Anyasha poussa un profond soupir en refoulant des envies de meurtre. Et voilà, il remet ça sur le tapis. Quel casse-pieds ! "Papa..." grogna-t-elle avec hargne." On a déjà eu cette conversation une douzaine de fois. Et maintenant sors de ta cachette, j'aimerai bien pouvoir te regarder quand je te parle !"
"Mais bien sûr, ma chérie !" répliqua la voix chargée d'une ironie mordante. Le grand homme qui s'extraya alors du mur semblait prématurément vieilli, ses cheveux gris et ternes aux vagues reflets roux dansant en mêches folles devant ses yeux d'un vert glacial à l'éclat un peu dément. Des rides parsemaient son visage, et pourtant son corps, si on mettait à part l'une de ses jambes raccourcie au niveau du genou, disposait encore de la vigueur d'un adulte en bonne forme physique. Il s'appuyait sur un long bâton de bois dont la tête avait été taillée à l'effigie d'un rat. Sayukat toisait sa fille avec une expression de franc mépris. "Alors, qu'est-ce qui me vaut l'honneur de ta visite ? J'espère que ce n'était pas uniquement pour m'apporter ces saletés !" conclut-il en désignant les deux gâteaux sur la table.

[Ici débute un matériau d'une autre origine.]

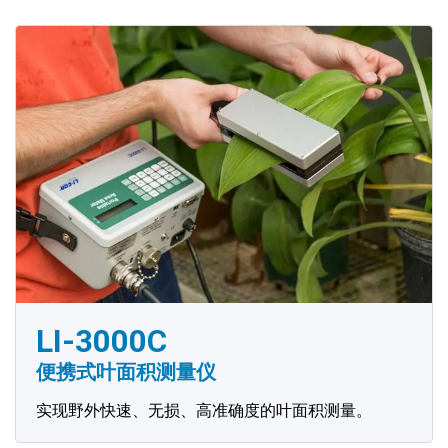
LI-3000C
便携式叶面积测量仪
实现野外快速、无损、高准确度的叶面积测量。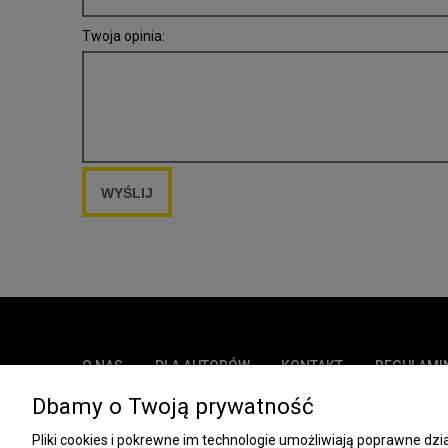
Twoja opinia:
WYŚLIJ
O NAS
DLA AUTORÓW
KONTAKT
REGULAMI
Dbamy o Twoją prywatność
COOKIES
Pliki cookies i pokrewne im technologie umożliwiają poprawne d
Spółdzielnia Wydawnicza „Czytelnik”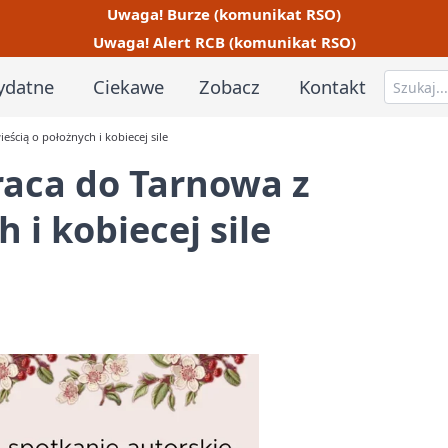
Uwaga! Burze (komunikat RSO)
Uwaga! Alert RCB (komunikat RSO)
ydatne
Ciekawe
Zobacz
Kontakt
cią o położnych i kobiecej sile
aca do Tarnowa z
 i kobiecej sile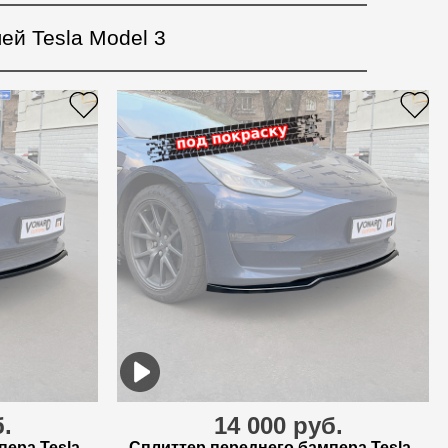
ей Tesla Model 3
б.
14 000 руб.
пера Tesla
Сплиттер переднего бампера Tesla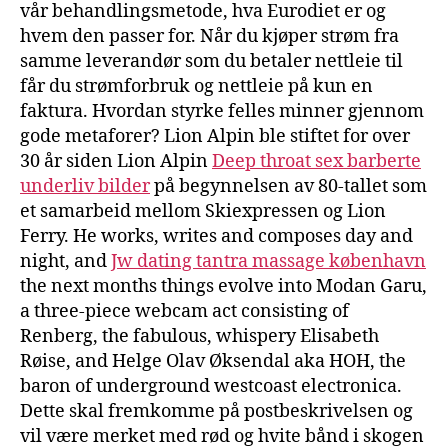
vår behandlingsmetode, hva Eurodiet er og
hvem den passer for. Når du kjøper strøm fra
samme leverandør som du betaler nettleie til
får du strømforbruk og nettleie på kun en
faktura. Hvordan styrke felles minner gjennom
gode metaforer? Lion Alpin ble stiftet for over
30 år siden Lion Alpin
Deep throat sex barberte
underliv bilder
på begynnelsen av 80-tallet som
et samarbeid mellom Skiexpressen og Lion
Ferry. He works, writes and composes day and
night, and
Jw dating tantra massage københavn
the next months things evolve into Modan Garu,
a three-piece webcam act consisting of
Renberg, the fabulous, whispery Elisabeth
Røise, and Helge Olav Øksendal aka HOH, the
baron of underground westcoast electronica.
Dette skal fremkomme på postbeskrivelsen og
vil være merket med rød og hvite bånd i skogen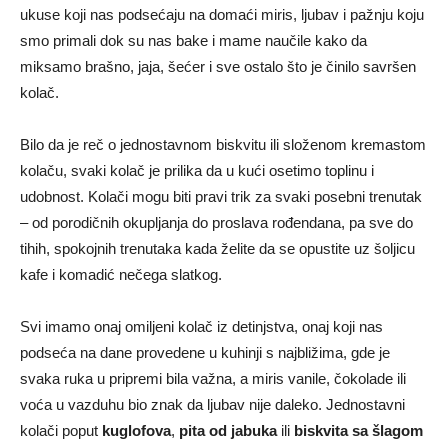
ukuse koji nas podsećaju na domaći miris, ljubav i pažnju koju
smo primali dok su nas bake i mame naučile kako da
miksamo brašno, jaja, šećer i sve ostalo što je činilo savršen
kolač.
Bilo da je reč o jednostavnom biskvitu ili složenom kremastom
kolaču, svaki kolač je prilika da u kući osetimo toplinu i
udobnost. Kolači mogu biti pravi trik za svaki posebni trenutak
– od porodičnih okupljanja do proslava rođendana, pa sve do
tihih, spokojnih trenutaka kada želite da se opustite uz šoljicu
kafe i komadić nečega slatkog.
Svi imamo onaj omiljeni kolač iz detinjstva, onaj koji nas
podseća na dane provedene u kuhinji s najbližima, gde je
svaka ruka u pripremi bila važna, a miris vanile, čokolade ili
voća u vazduhu bio znak da ljubav nije daleko. Jednostavni
kolači poput
kuglofova
,
pita od jabuka
ili
biskvita sa šlagom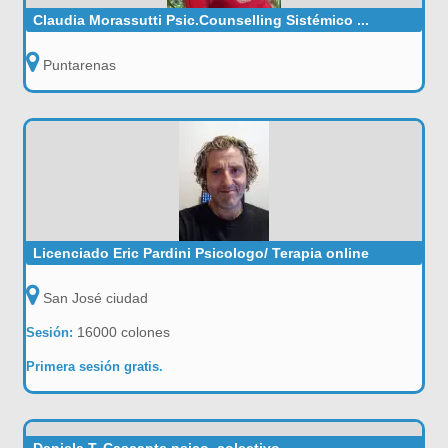
Claudia Morassutti Psic.Counselling Sistémico ...
Puntarenas
Licenciado Eric Pardini Psicologo/ Terapia online
San José ciudad
16000 colones
Sesión:
Primera sesión gratis.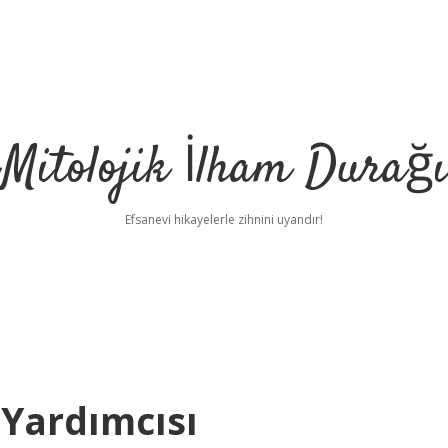
Mitolojik İlham Durağı
Efsanevi hikayelerle zihnini uyandır!
Yardımcısı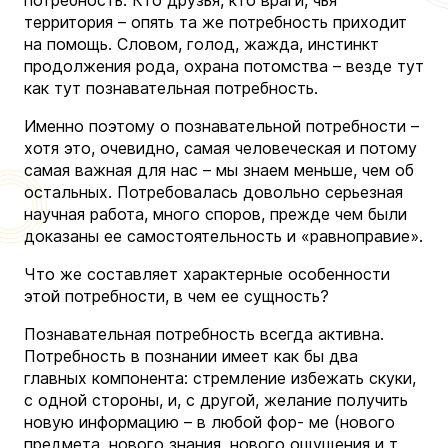
территория – опять та же потребность приходит
на помощь. Словом, голод, жажда, инстинкт
продолжения рода, охрана потомства – везде тут
как тут познавательная потребность.
Именно поэтому о познавательной потребности –
хотя это, очевидно, самая человеческая и потому
самая важная для нас – мы знаем меньше, чем об
остальных. Потребовалась довольно серьезная
научная работа, много споров, прежде чем были
доказаны ее самостоятельность и «равноправие».
Что же составляет характерные особенности
этой потребности, в чем ее сущность?
Познавательная потребность всегда активна.
Потребность в познании имеет как бы два
главных компонента: стремление избежать скуки,
с одной стороны, и, с другой, желание получить
новую информацию – в любой фор- ме (нового
предмета, нового знания, нового ощущения и т.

Saletés ? N'empêche que tu les mangeras dès que je serai partie, vieux singe ! songea Anyasha, dont l'expression se durcit encore davantage face à l'attitude blessante de son géniteur. Elle répondit d'une voix glaciale et impersonnelle. "Je viens te faire part de quelques décisions me concernant. Déjà, je vais m'inscrire pour l'examen qui aura lieu bientôt. Ensuite... les traditions stupides de l'Eclipse que tu as toujours voulu me forcer à prendre en compte sont désormais abolies et caduques et n'ont plus de raison d'être."
Elle eut le plaisir de voir les yeux de son père s'écarquiller d'indignation.
"QUOI ?! COMMENT ?!?" rugit-il avec fureur en faisant un pas en avant, comme s'il n'en croyait pas ses oreilles. "QUI A OSE ?!"
Bravo papa. Pour rameuter tout le personnel de l'hôpital, tu as vraiment le chic qu'il faut.
"C'est moi." répondit Anyasha avec calme, un petit sourire moqueur et provoquant aux lèvres. Voir son tyran de père sur le point d'exploser de rage n'était pas déplaisant. D'un petit bond, elle se replaça sur le rebord de la fenêtre. "Laisses-moi t'expliquer. Il n'y a plus que deux personnes encore en vie parmi les Gesshoku. Toi... et moi. Or il se trouve que toi, tu n'es plus qu'un traîne-la-patte sans valeur en mission, un fardeau inutile et usé, un ninja mis au ban parce qu'il prenait plaisir à jouer les martyrs. C'est tellement méprisable ! Il est donc juste que le plein pouvoir de décision du clan me revienne, et j'ai décidé que nos lois étaient obsolètes, donc que nous ne serons plus des héros stupides sacrifiant la vie, la réputation et le bonheur pour des gens qui de toute façon ont toujours eu de bonnes raisons de nous craindre. Ne m'en veux pas, hein... Ce n'est que justice ! Bonne journée, papa adoré !" acheva-t-elle en ricanant.
Rendu fou par le comportement dominateur et insultant de sa fille, Sayukar tendit un bras en avant, cherchant absolument à la saisir.
"ESPECE DE SALE...!! " hurla-t-il avec les yeux exorbités de rage, mais Anyasha était déjà partie, et sa main n'attrapa que du vent.